[Exercise aim]
Return each of the following items verbatim, line for line, with nothing changed.

Saved data entries:
○ ○ ○
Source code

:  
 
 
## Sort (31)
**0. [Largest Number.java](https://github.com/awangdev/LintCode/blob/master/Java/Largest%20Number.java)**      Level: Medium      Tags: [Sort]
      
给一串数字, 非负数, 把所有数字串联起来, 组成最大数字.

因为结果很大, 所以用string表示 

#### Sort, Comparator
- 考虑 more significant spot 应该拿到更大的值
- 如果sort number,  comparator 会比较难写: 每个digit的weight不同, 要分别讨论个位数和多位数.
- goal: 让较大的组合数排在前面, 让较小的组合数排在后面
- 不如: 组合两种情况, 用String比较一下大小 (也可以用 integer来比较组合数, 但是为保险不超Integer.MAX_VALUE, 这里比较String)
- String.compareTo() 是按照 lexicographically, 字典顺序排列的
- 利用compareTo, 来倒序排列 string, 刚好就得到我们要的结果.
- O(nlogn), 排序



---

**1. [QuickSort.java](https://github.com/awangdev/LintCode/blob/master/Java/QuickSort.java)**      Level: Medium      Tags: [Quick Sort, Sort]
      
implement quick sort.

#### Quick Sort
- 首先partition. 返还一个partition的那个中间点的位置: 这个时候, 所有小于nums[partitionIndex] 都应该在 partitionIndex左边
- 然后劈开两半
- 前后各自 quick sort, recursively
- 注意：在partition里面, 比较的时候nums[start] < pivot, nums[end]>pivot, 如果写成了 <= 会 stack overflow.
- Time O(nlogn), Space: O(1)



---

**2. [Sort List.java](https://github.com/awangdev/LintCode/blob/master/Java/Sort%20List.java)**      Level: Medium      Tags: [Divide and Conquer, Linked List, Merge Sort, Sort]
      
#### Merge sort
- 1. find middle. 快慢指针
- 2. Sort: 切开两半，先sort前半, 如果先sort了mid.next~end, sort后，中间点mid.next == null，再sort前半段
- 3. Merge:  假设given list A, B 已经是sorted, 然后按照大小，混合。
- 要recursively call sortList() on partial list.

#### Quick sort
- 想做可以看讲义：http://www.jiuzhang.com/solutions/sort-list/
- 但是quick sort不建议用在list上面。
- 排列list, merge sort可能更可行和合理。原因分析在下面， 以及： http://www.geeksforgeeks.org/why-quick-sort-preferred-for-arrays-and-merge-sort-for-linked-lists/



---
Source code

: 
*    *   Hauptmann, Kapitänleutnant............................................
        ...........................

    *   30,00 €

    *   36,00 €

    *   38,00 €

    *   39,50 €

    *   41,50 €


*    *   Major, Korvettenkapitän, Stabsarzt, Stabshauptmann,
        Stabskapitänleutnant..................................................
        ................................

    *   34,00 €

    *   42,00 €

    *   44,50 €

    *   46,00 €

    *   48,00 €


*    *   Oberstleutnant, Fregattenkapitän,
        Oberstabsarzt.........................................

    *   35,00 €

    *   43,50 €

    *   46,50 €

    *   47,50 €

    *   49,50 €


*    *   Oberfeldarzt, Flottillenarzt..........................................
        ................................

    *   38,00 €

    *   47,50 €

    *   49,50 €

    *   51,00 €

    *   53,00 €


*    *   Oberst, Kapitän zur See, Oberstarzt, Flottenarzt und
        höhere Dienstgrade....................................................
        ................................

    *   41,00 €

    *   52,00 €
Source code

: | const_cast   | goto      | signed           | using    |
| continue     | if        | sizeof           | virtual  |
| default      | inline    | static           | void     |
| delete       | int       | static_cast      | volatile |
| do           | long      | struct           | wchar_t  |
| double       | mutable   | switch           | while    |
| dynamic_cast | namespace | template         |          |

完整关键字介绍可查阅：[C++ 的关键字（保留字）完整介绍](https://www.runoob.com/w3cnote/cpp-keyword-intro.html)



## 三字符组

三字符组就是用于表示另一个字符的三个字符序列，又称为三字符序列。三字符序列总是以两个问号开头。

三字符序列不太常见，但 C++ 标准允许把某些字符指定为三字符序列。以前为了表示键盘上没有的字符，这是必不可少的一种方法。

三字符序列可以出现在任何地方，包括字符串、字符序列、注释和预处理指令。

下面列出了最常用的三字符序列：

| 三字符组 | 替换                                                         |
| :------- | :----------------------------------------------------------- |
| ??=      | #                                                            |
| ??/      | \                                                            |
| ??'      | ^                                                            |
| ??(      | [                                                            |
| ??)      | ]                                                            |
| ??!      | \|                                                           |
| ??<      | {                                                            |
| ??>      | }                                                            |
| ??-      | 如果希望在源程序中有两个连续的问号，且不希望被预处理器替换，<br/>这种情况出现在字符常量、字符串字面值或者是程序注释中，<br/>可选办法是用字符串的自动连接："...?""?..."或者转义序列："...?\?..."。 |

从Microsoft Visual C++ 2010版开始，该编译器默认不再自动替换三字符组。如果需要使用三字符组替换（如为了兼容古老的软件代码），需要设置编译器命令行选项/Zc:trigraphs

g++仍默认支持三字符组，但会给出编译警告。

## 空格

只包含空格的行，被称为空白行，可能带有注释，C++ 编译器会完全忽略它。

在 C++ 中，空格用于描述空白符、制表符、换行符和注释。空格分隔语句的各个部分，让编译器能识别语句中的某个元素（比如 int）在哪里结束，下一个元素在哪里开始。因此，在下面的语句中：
○ ○ ○
[Answer for this exercise]
Source code

:  
 
 
## Sort (31)
**0. [Largest Number.java](https://github.com/awangdev/LintCode/blob/master/Java/Largest%20Number.java)**      Level: Medium      Tags: [Sort]
      
给一串数字, 非负数, 把所有数字串联起来, 组成最大数字.

因为结果很大, 所以用string表示 

#### Sort, Comparator
- 考虑 more significant spot 应该拿到更大的值
- 如果sort number,  comparator 会比较难写: 每个digit的weight不同, 要分别讨论个位数和多位数.
- goal: 让较大的组合数排在前面, 让较小的组合数排在后面
- 不如: 组合两种情况, 用String比较一下大小 (也可以用 integer来比较组合数, 但是为保险不超Integer.MAX_VALUE, 这里比较String)
- String.compareTo() 是按照 lexicographically, 字典顺序排列的
- 利用compareTo, 来倒序排列 string, 刚好就得到我们要的结果.
- O(nlogn), 排序



---

**1. [QuickSort.java](https://github.com/awangdev/LintCode/blob/master/Java/QuickSort.java)**      Level: Medium      Tags: [Quick Sort, Sort]
      
implement quick sort.

#### Quick Sort
- 首先partition. 返还一个partition的那个中间点的位置: 这个时候, 所有小于nums[partitionIndex] 都应该在 partitionIndex左边
- 然后劈开两半
- 前后各自 quick sort, recursively
- 注意：在partition里面, 比较的时候nums[start] < pivot, nums[end]>pivot, 如果写成了 <= 会 stack overflow.
- Time O(nlogn), Space: O(1)



---

**2. [Sort List.java](https://github.com/awangdev/LintCode/blob/master/Java/Sort%20List.java)**      Level: Medium      Tags: [Divide and Conquer, Linked List, Merge Sort, Sort]
      
#### Merge sort
- 1. find middle. 快慢指针
- 2. Sort: 切开两半，先sort前半, 如果先sort了mid.next~end, sort后，中间点mid.next == null，再sort前半段
- 3. Merge:  假设given list A, B 已经是sorted, 然后按照大小，混合。
- 要recursively call sortList() on partial list.

#### Quick sort
- 想做可以看讲义：http://www.jiuzhang.com/solutions/sort-list/
- 但是quick sort不建议用在list上面。
- 排列list, merge sort可能更可行和合理。原因分析在下面， 以及： http://www.geeksforgeeks.org/why-quick-sort-preferred-for-arrays-and-merge-sort-for-linked-lists/



---
Source code

: 
*    *   Hauptmann, Kapitänleutnant............................................
        ...........................

    *   30,00 €

    *   36,00 €

    *   38,00 €

    *   39,50 €

    *   41,50 €


*    *   Major, Korvettenkapitän, Stabsarzt, Stabshauptmann,
        Stabskapitänleutnant..................................................
        ................................

    *   34,00 €

    *   42,00 €

    *   44,50 €

    *   46,00 €

    *   48,00 €


*    *   Oberstleutnant, Fregattenkapitän,
        Oberstabsarzt.........................................

    *   35,00 €

    *   43,50 €

    *   46,50 €

    *   47,50 €

    *   49,50 €


*    *   Oberfeldarzt, Flottillenarzt..........................................
        ................................

    *   38,00 €

    *   47,50 €

    *   49,50 €

    *   51,00 €

    *   53,00 €


*    *   Oberst, Kapitän zur See, Oberstarzt, Flottenarzt und
        höhere Dienstgrade....................................................
        ................................

    *   41,00 €

    *   52,00 €
Source code

: | const_cast   | goto      | signed           | using    |
| continue     | if        | sizeof           | virtual  |
| default      | inline    | static           | void     |
| delete       | int       | static_cast      | volatile |
| do           | long      | struct           | wchar_t  |
| double       | mutable   | switch           | while    |
| dynamic_cast | namespace | template         |          |

完整关键字介绍可查阅：[C++ 的关键字（保留字）完整介绍](https://www.runoob.com/w3cnote/cpp-keyword-intro.html)



## 三字符组

三字符组就是用于表示另一个字符的三个字符序列，又称为三字符序列。三字符序列总是以两个问号开头。

三字符序列不太常见，但 C++ 标准允许把某些字符指定为三字符序列。以前为了表示键盘上没有的字符，这是必不可少的一种方法。

三字符序列可以出现在任何地方，包括字符串、字符序列、注释和预处理指令。

下面列出了最常用的三字符序列：

| 三字符组 | 替换                                                         |
| :------- | :----------------------------------------------------------- |
| ??=      | #                                                            |
| ??/      | \                                                            |
| ??'      | ^                                                            |
| ??(      | [                                                            |
| ??)      | ]                                                            |
| ??!      | \|                                                           |
| ??<      | {                                                            |
| ??>      | }                                                            |
| ??-      | 如果希望在源程序中有两个连续的问号，且不希望被预处理器替换，<br/>这种情况出现在字符常量、字符串字面值或者是程序注释中，<br/>可选办法是用字符串的自动连接："...?""?..."或者转义序列："...?\?..."。 |

从Microsoft Visual C++ 2010版开始，该编译器默认不再自动替换三字符组。如果需要使用三字符组替换（如为了兼容古老的软件代码），需要设置编译器命令行选项/Zc:trigraphs

g++仍默认支持三字符组，但会给出编译警告。

## 空格

只包含空格的行，被称为空白行，可能带有注释，C++ 编译器会完全忽略它。

在 C++ 中，空格用于描述空白符、制表符、换行符和注释。空格分隔语句的各个部分，让编译器能识别语句中的某个元素（比如 int）在哪里结束，下一个元素在哪里开始。因此，在下面的语句中：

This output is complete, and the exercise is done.